L’Europe ferme ses frontières extérieures au moyen de barrières, de patrouilles frontalières et de postes de garde. A Zaventem, ces dix dernières années, plus de 70.000 personnes ont déjà été refoulées, prétend l’Office des Etrangers. Dorénavant, pour introduire une demande d’asile valable, il faudra s’adresser à l’un des dix points de contrôle frontaliers. Mais le traité de Dublin stipule que les réfugiés doivent demander l’asile dans le premier pays signataire de Schengen où ils ont débarqué. Celui qui se présente donc à la frontière germano-belge doit demander l’asile à l’Allemagne. Ces réfugiés n’ont donc d’autre choix que la clandestinité.
Rafles, centres fermés et déportations
Avec la nouvelle procédure d’asile, quatre-vingt pour-cent des demandes seront déclarées «simplement non fondées» dans les cinq jours et sans enquête. Celui qui introduit une demande court donc un bien plus grand risque de déportation que naguère. Durant la procédure, le demandeur est obligé de séjourner dans un centre d’accueil et celui qui va en appel doit attendre la décision dans un centre fermé. De moins en moins de réfugiés oseront courir le risque d’entamer une procédure d’asile. Ils seront forcés d’opter directement pour l’illégalité. C’est ça, les solutions «humaines» du gouvernement?

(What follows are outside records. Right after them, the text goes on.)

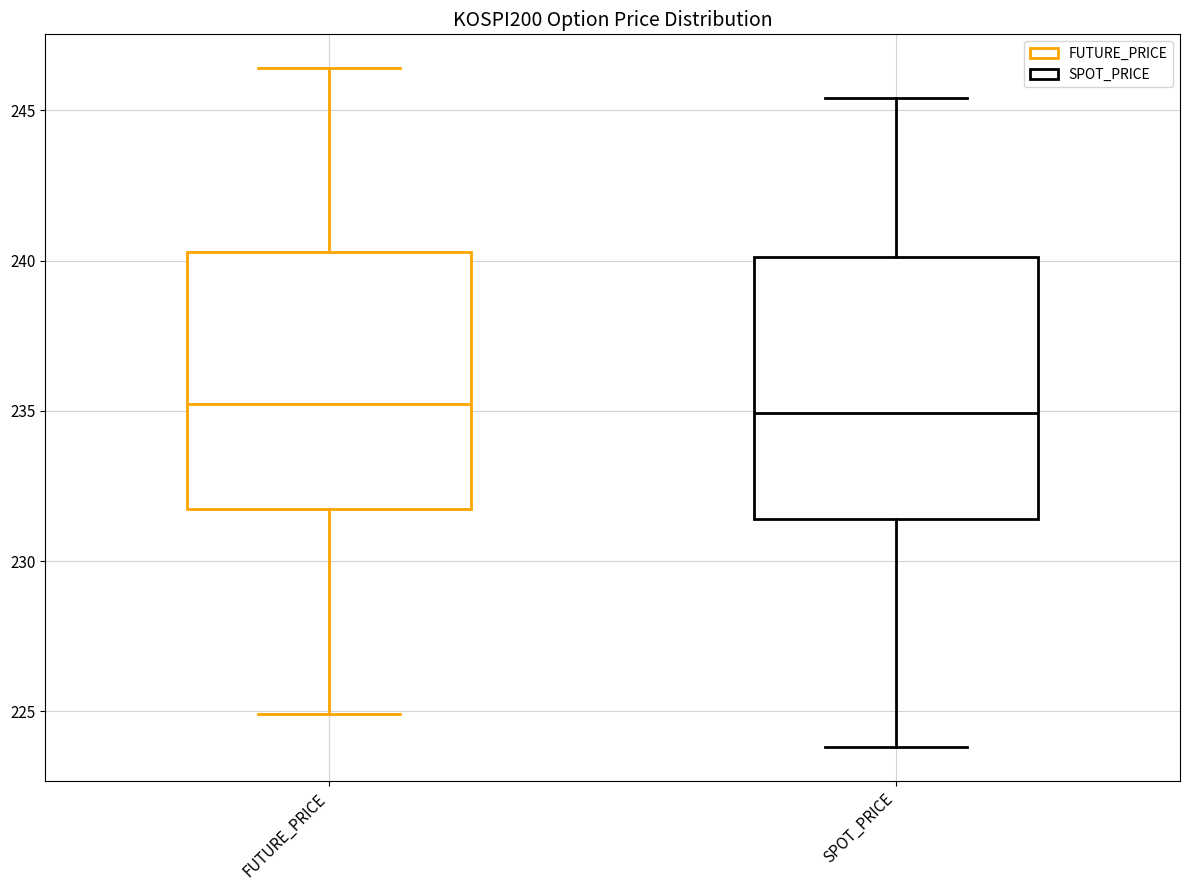

Where does the median line of the box for FUTURE_PRICE sit on the y-axis? The values are not printed on the chart, so give them approximately, as read against the axis.

235.0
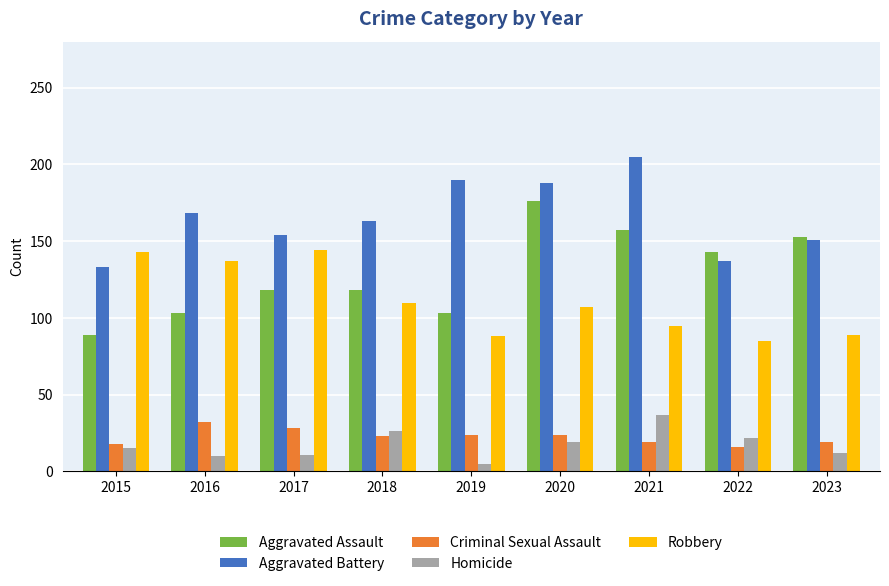

Is the value of Aggravated Battery at 2020 greater than the value of Homicide at 2018?

Yes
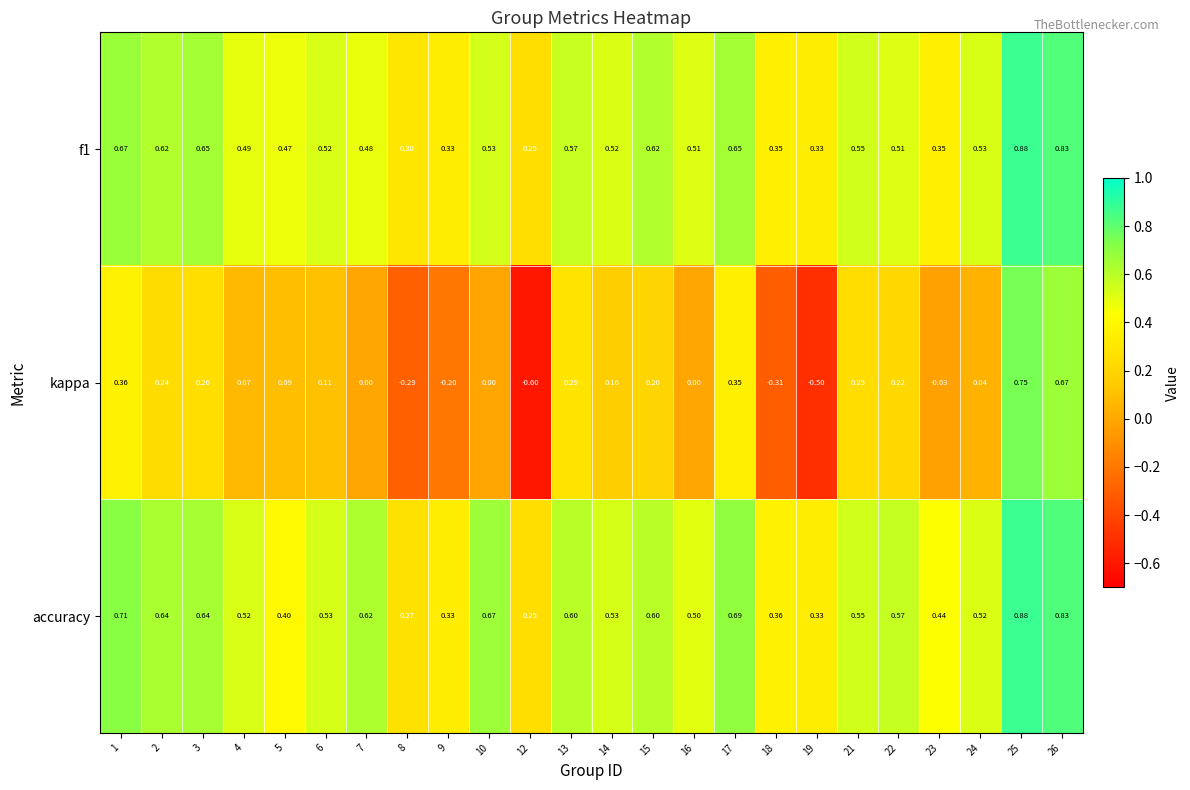

Is the value of accuracy at 22 greater than the value of kappa at 26?

No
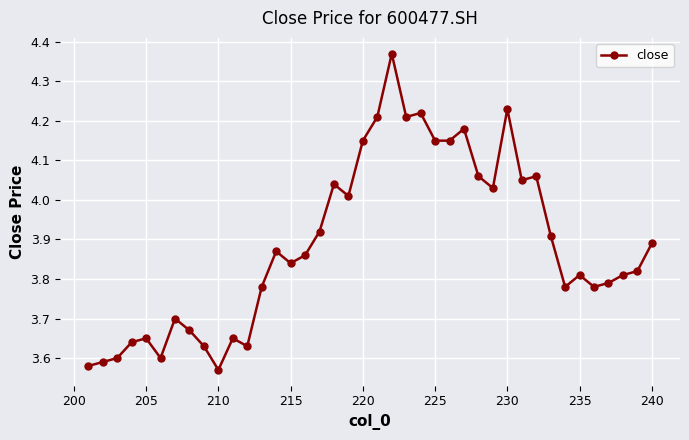

How many distinct data groups are displayed?

1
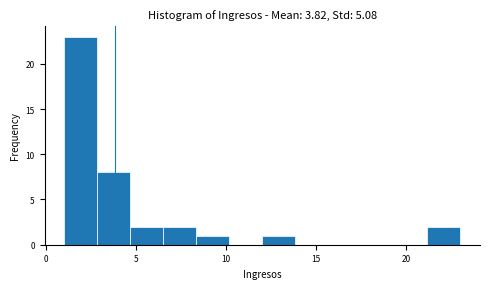

Around what value on the x-axis is the tallest bar? Give the approximate position of its centre, as read against the axis.

2.0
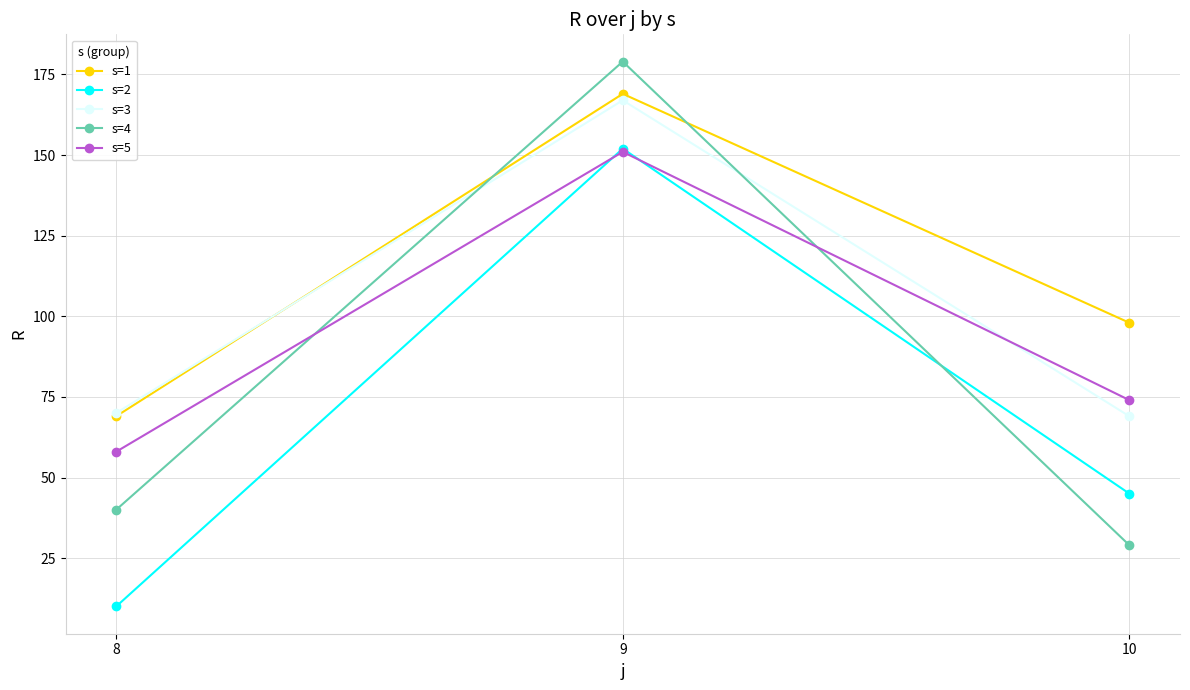

What is the sum of the s=4 values at 8 and 10?

69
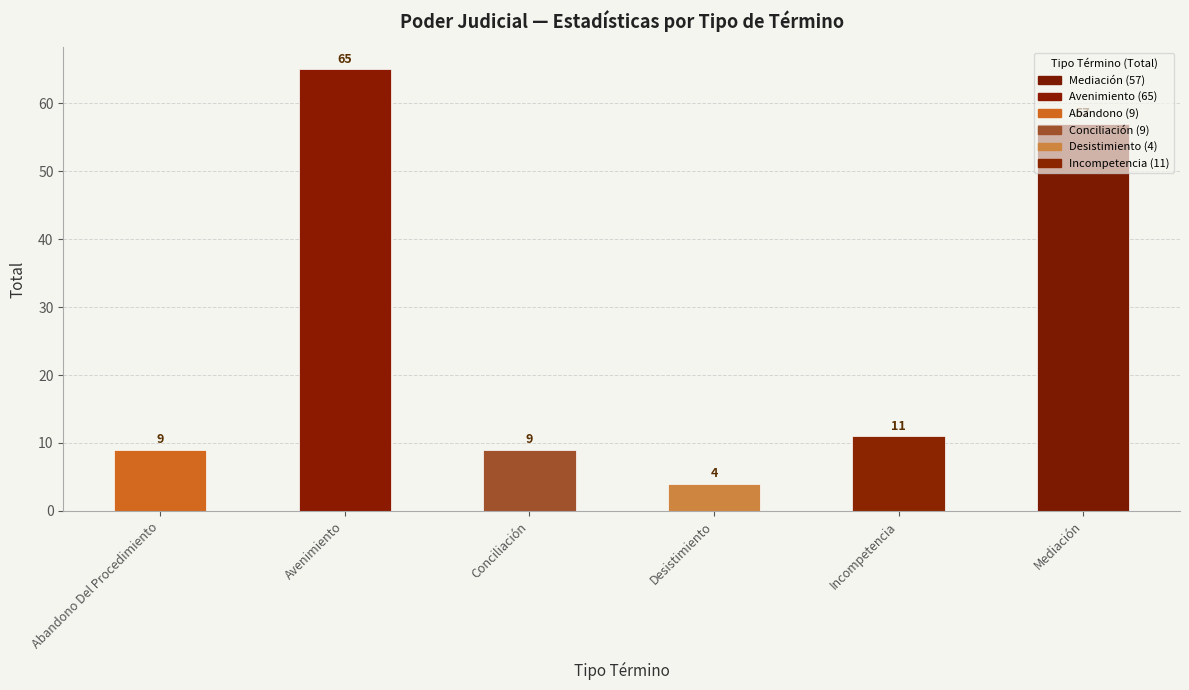

At which label does the data first exceed 11?

Avenimiento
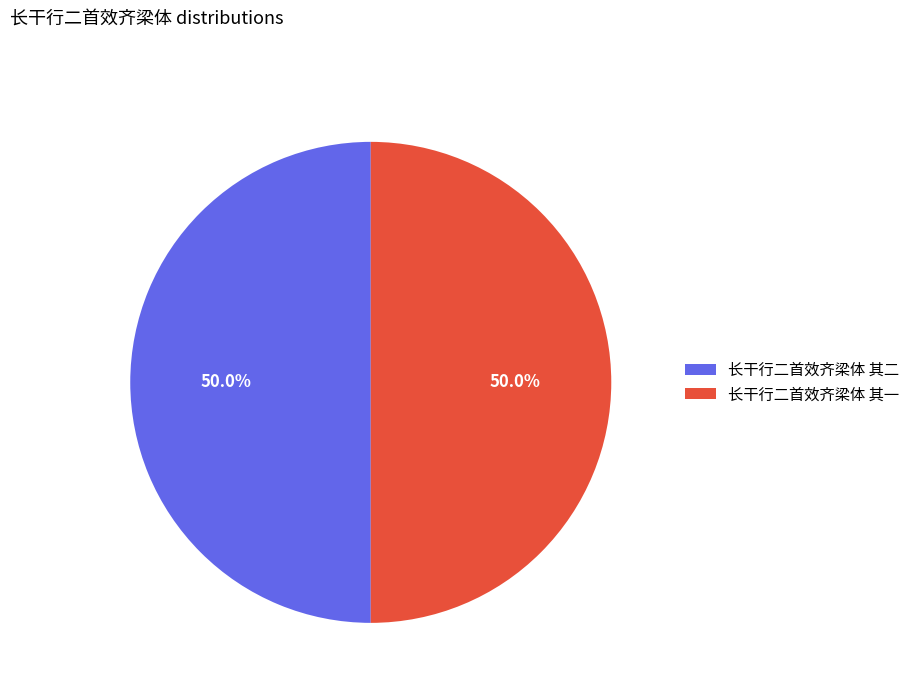

Is it true that 长干行二首效齐梁体 其一 is 57% of the pie?

False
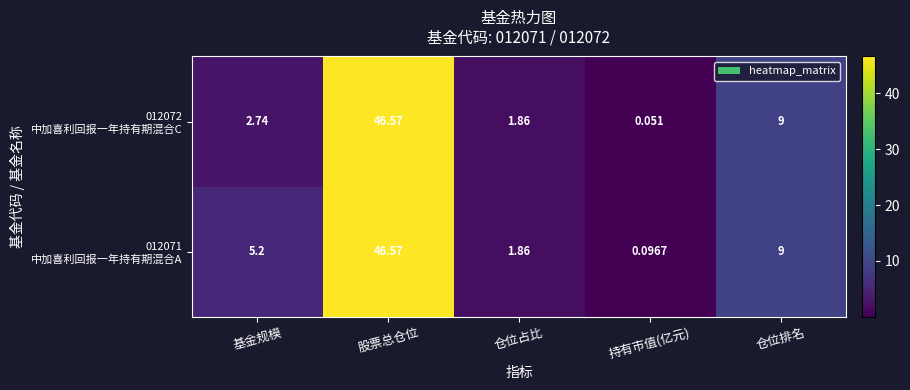

At which category does the chart reach its peak across all series?

股票总仓位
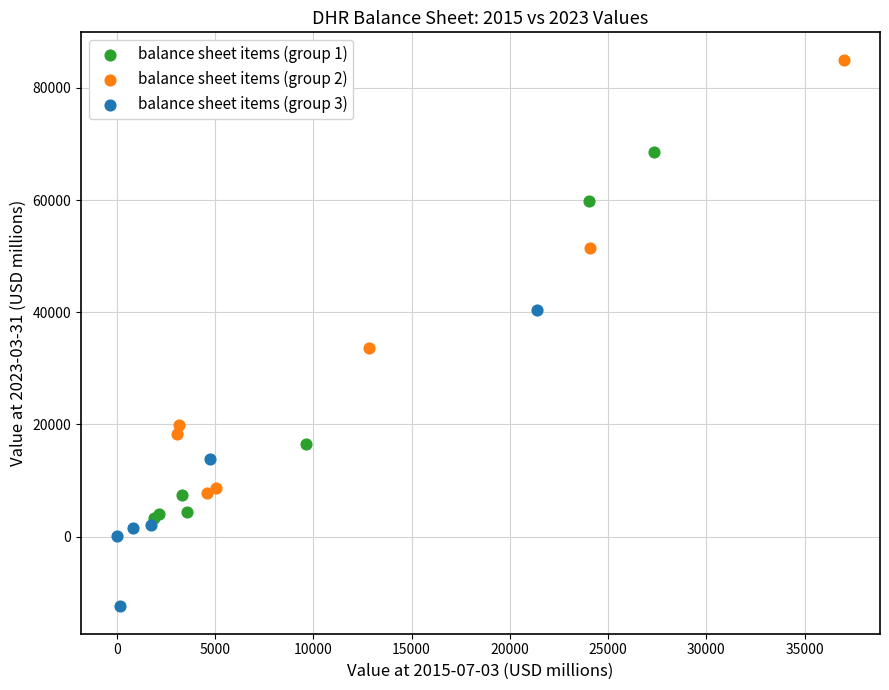

Which series contains the lowest Y value?

balance sheet items (group 3)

Depuis le début des années nonante, le nombre des expulsions a augmenté régulièrement, en Belgique, ce qui installe un climat d’angoisse et de terreur chez les sans papiers. Aujourd’hui, bon an mal an, notre pays expulse presque 8.000 personnes, la plupart du temps par des déportations forcées. Le gouvernement entend accroître sensiblement le rythme des expulsions et organise de plus en plus de rafles destinées à repérer les sans papiers et, en guise de dissuasion, à les entasser dans des centres fermés.
1 John Morrison et Beth Crosland, The trafficking and smuggling of refugees. The end game in European asylum policy? UNHCR Policy Research Unit, 2000.
Combien de réfugiés en Belgique?
Annuellement, jusqu’en 1989, le nombre de demandes d’asile était resté sous la barre des 10.000. Après l’introduction du capitalisme en Europe de l’Est, ce chiffre a dépassé les 25.000 en 1993. Cette année-là, conjointement à l’Union européenne, notre pays a pris des mesures draconiennes visant à endiguer le flux migratoire, de sorte que, brusquement, le nombre de demandeurs d’asile dans notre pays est retombé de moitié. Depuis 97, le nombre de demandeurs d’asile remonte, surtout en provenance de l’ex-Yougoslavie. Au cours du premier semestre de cette année, 2.340 Kosovars, 1.804 Russes, 1.598 Albanais, 1.219 Kazakhs et 1.075 Slovaques ont demandé l’asile. L’an dernier, 35.000 personnes ont demandé l’asile à la Belgique, un record depuis 1980. Mais cela fait à peine trois demandes pour dix mille habitants de notre pays et même pas 0,02% des 200 millions de réfugiés que compte la planète.
Salaire de misère pour des informaticiens indiens
«Tous droits» a donné la parole à une syndicaliste de la métallurgie. Elle a témoigné de la situation de l’entreprise CS2 (puces électroniques) «Trois cents personnes y travaillent. Dans un an, ce sera trois mille. La moitié sont des informaticiens indiens, philippins, sud-coréens ou est-européens. Ils travaillent dans des conditions désastreuses, au salaire minimum. L’entreprise a été créée il y a deux ans par Alcatel, Philips et Intel, des géants de l’électronique. Ces travailleurs reçoivent un permis de travail d’un an, payé par l’employeur, renouvelable à chaque fois. Tout se passe en anglais, ils ne connaissent pas du tout la législation belge.
Ces travailleurs dépendent totalement de leur employeur pour leur permis de séjour. Il est très difficile de les organiser syndicalement. C’est pour cela qu’au niveau syndical, il est important de se battre pour la double nationalité automatique.»